The Supreme Court of Florida has held that

It is too well settled to be seriously questioned that a taxpayer has the right to maintain a suit against officers who have squandered or dissipated public funds, or who have unlawfully disposed of . .. public funds.
.....
[I]t appears to follow, necessarily, that suit must be instituted and maintained in equity because as a taxpayer the claimant has no right to recovery in his own behalf against the defendant, but he must recover, if at all, a judgment or decree which will require the wrongdoer to return . . that which such wrongdoer has misappropriated ... from the public treasury. Certainly there can be no difference in basic principles upon which rests the right of a taxpayer to enjoin ultra vires acts of public officers ... and upon which rests the right of the taxpayer to require an accounting from and disgorgement by public officers... .

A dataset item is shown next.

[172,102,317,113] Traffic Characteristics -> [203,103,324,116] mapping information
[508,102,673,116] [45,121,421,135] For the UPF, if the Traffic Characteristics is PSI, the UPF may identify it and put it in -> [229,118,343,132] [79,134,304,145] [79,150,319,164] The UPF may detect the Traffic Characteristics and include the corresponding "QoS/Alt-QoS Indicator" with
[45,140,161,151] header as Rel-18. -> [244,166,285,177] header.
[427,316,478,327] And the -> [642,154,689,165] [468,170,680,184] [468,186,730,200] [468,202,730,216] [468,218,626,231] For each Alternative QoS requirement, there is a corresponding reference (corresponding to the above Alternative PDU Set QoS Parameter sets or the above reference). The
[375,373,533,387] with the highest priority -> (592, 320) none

Armstrong v. Richards, 128 Fla. 561, 175 So. 340 (1937) at 341. On the facts before us, plaintiffs not only sought reimbursement of funds which they alleged were improperly spent, but also sought an injunction against future promotional brochures.

A plaintiff must establish his right to equitable relief by alleging facts, not conclusions or statements of opinion. Brandon v. County of Pinellas, 141 So.2d 278 (Fla.2d DCA 1962). But if his allegations show any grounds for equitable relief, his pleadings should be regarded as sufficient, as against a motion for dismissal, Fleming v. State Road Department, 157 Fla. 170, 25 So.2d 373 (1946), and the complaint must be viewed most favorably to the pleader, Brandon, supra; Dawson v. National Home Insurance Company, 138 So.2d 356 (Fla.3d DCA 1962). Therefore, we find that the trial court erred in ruling that plaintiffs' complaint was inadequate to invoke its equity jurisdiction.

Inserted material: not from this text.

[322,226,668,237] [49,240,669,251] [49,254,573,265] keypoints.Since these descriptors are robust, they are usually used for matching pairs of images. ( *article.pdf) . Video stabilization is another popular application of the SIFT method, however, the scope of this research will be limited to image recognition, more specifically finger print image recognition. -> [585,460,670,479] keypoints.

Defendants contend that the central issue involved on this appeal concerns the extent of the county's power to spend. We do not find this contention accurate. Since the case was dismissed with prejudice upon a finding of lack of standing and lack of jurisdiction, the issue of the county's power to spend is not before us. It may well be controlling at trial of the cause, but this concern is premature in the present posture of the case. We do not reach either the issue of whether the contested brochure was in fact propagandist or misleading, nor that which asks whether Dade County has the authority to expend public funds to proselytize on issues concerning the public welfare as perceived by the Board of County Commissioners. We hold today only that the trial court erred in dismissing plaintiffs' suit with prejudice. It should have been *130 dismissed without prejudice to plaintiffs to amend their complaint.

Reversed and remanded for proceedings consistent with this opinion.